To quote Paul Keating, former Australian prime minister.
Moving from a large country whose goings on are the center of the world to a remote nation (to paraphrase an English newspaper) that could basically sink into the sea without attracting notice really makes me aware of a sort of privilege that Americans have. Unlike America-bashers who claim it's a unique fault of Americans, I think that it's more an off-shoot of coming from a large, populous country with a great deal of international political clout. This is increasingly true of countries like China and India, just as it used to be the case with the Soviet Union. Most people follow the politics of these countries because they have to, and people large countries don't do the reverse because they don't have to. My guess is if the Italians or Norwegians or Sri Lankans weren't affected by US foreign or economic or environmental policies they wouldn't give a damn about who the president of the US was (to paraphrase Gone with the Wind). And the smaller the country, the more they must follow the affairs of larger nations. Australia, while large in landmass and number of sheep, has only 20 million people, fewer than California. Moreover, their prime minister, a keen member of the axis of the willing, has vowed to support America in all our causes, whether it's not ratifying the Kyoto protocols (despite meeting all standards) or by supporting a surge in Iraq. (Australia just sent in 50 more soldiers, bringing its grand total up to 450. This is despite Cheney coming the day after his pledge and telling the Aussies that their contribution is irrelevant and they might as well go home.) So given Howard's 'monkey see monkey do' approach to US policy, Australians have a decided interest in how the Fearless Leadership of the Free World behaves.
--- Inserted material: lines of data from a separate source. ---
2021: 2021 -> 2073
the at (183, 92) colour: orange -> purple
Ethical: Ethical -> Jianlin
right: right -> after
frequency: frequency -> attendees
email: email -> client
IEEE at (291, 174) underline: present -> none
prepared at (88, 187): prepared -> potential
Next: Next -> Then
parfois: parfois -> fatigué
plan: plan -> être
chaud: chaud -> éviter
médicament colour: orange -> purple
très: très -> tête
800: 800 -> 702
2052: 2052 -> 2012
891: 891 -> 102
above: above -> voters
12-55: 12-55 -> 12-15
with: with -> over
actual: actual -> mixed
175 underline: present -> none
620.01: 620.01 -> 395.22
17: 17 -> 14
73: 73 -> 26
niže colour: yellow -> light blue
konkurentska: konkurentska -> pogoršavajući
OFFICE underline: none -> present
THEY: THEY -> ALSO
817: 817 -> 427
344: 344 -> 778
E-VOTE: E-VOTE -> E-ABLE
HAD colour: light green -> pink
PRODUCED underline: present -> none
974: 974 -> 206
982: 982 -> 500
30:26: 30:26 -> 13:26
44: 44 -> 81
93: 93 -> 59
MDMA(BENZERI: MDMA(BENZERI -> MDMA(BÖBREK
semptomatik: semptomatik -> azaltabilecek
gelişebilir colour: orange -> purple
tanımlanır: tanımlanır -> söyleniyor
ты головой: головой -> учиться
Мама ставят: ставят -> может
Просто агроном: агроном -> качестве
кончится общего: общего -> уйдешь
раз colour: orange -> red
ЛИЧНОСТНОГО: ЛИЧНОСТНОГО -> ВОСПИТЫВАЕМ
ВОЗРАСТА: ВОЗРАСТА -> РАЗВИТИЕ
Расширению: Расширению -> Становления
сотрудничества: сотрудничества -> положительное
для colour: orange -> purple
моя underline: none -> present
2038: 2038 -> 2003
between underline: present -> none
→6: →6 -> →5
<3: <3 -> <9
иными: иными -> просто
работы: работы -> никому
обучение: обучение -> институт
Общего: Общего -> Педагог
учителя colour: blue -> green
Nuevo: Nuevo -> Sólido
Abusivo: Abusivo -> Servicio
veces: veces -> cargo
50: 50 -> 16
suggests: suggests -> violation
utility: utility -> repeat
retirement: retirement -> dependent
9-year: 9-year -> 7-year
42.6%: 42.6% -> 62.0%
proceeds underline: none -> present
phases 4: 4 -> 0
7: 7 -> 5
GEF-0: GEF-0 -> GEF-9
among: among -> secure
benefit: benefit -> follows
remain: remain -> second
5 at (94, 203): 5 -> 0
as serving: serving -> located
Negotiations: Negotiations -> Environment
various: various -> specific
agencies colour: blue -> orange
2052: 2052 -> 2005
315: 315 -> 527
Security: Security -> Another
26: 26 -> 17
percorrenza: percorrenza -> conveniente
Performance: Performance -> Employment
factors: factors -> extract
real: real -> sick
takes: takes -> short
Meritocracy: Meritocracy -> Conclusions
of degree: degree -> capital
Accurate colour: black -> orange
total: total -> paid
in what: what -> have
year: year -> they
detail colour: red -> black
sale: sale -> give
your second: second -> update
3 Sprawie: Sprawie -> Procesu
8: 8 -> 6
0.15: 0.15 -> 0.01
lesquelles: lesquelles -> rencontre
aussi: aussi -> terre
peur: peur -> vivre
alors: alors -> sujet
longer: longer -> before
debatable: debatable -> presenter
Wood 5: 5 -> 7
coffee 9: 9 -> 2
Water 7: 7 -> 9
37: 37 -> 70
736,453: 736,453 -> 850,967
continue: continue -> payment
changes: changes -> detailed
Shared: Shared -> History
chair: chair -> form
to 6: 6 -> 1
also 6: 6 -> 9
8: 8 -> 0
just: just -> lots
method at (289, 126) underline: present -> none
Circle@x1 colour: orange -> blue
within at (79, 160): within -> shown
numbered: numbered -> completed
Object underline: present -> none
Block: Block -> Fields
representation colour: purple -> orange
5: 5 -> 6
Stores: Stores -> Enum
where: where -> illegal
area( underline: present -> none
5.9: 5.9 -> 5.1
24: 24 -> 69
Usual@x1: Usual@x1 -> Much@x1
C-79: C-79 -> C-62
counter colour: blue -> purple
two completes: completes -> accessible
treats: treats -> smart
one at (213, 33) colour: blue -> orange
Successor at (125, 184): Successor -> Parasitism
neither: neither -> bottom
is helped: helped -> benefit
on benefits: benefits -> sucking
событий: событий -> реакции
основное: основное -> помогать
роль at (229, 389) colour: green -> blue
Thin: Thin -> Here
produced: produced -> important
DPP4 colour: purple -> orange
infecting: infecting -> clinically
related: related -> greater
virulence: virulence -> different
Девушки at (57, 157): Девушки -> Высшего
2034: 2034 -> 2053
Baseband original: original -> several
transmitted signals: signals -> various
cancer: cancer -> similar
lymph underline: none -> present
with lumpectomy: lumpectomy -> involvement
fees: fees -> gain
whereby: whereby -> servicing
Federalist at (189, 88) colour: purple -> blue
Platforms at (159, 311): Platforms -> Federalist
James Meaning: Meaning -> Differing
Of course, it's not just US news that Australians follow. As the 'white trash' of Asia (to paraphrase the president of Singapore), Australians keenly follow Chinese, Indonesian, and to a lesser extent, Japanese politics.
But anyways. This large country privilege means that as an American, I can follow American affairs through Australian media almost as well as I can through American media. Almost every day we get (hopeful) updates on the Democratic primaries, from the 10s of millions raised by Hillary to Obama's support among former Clintonites. We also get documentaries on the Newark mayoral race, and read about Schwarzenegger's renewable energy policies in CA. Australians up on current affairs have an opinion on Hillary vs John Edwards, or Romney vs. McCain, or whether or not Gonzales should resign, etc. You'd be hard pressed though, to find Americans who have a strong opinion on whether or not Peter Costello should have replaced John Howard, or whether Kevin Rudd was right to propose new work choices laws. But again, who's the PM of Australia is for all intents and purposes completely irrelevant to our everyday lives. It's funny to think that what our country decides to do affects the fate of 10s or even 100s of millions of people worldwide, but that those same people, living in countries of 10s of millions, don't really have the same effect on us. (Last night I heard on the news that Norway was hosting a conference to ban cluster-bombing, which can create minefields if the bombs don't explode, as during the Israeli bombing of Lebanon. Many countries signed the treaty, including the Netherlands, South Korea, New Zealand, Germany, England, Sweden, etc. Of course, the countries manufacturing these bombs (like the US) and using them (like Israel) were no where to be found, giving the conference an air of idealistic pointlessness. Australia of course, in solidarity with their ally, stayed away.)
On local news, the top story for the past several days has been the horrific shootings at Virginia tech. The event was a tragedy that ought to have received international coverage, but the pages and pages and hours and hours of coverage, in which Australian academics, politicians, and police have all weighed in, probably rivals America for sheer volume and scope of coverage. Admittedly I was very young when it happened, but I doubt the even more deadly Port Arthur school shooting in Tasmania received as much coverage in the US news.
Likewise, Australia is facing one of the worst environmental catastrophes in its history, and it gets nary a mention in the NY times or BBC. The country is going into its third year of drought, and until recently farmers have been going through water like hot dogs at an eating competition. Moreover, water policy is decided at a state level, not national, and the states' policies generally involve using as much water as possible with no regard for the states downstream (much to the chagrin of South Australia, at the mouth of the Murry-Darling river system). Because of this, the Murry River, the largest river in Australia, now has no run-off into the sea. John Howard, PM, has threatened that if there is no major rain in the next two months all irrigation from this major river system will be cut. As %60 of food production draws from the Murry-Darling river systems, this means disaster for the Australian produce market. Tens of thousands of farmers already stretched to the limit may go bankrupt, and produce prices may rise to $20 a kilo or more. However, since Australia doesn't really export much produce, this will have little effect on those outside this country. (Except for all you wine drinkers. Much of the wine sold in America relies of irrigated grapes, so stock up on your Yellowtail now before it rises to $10 dollars a bottle).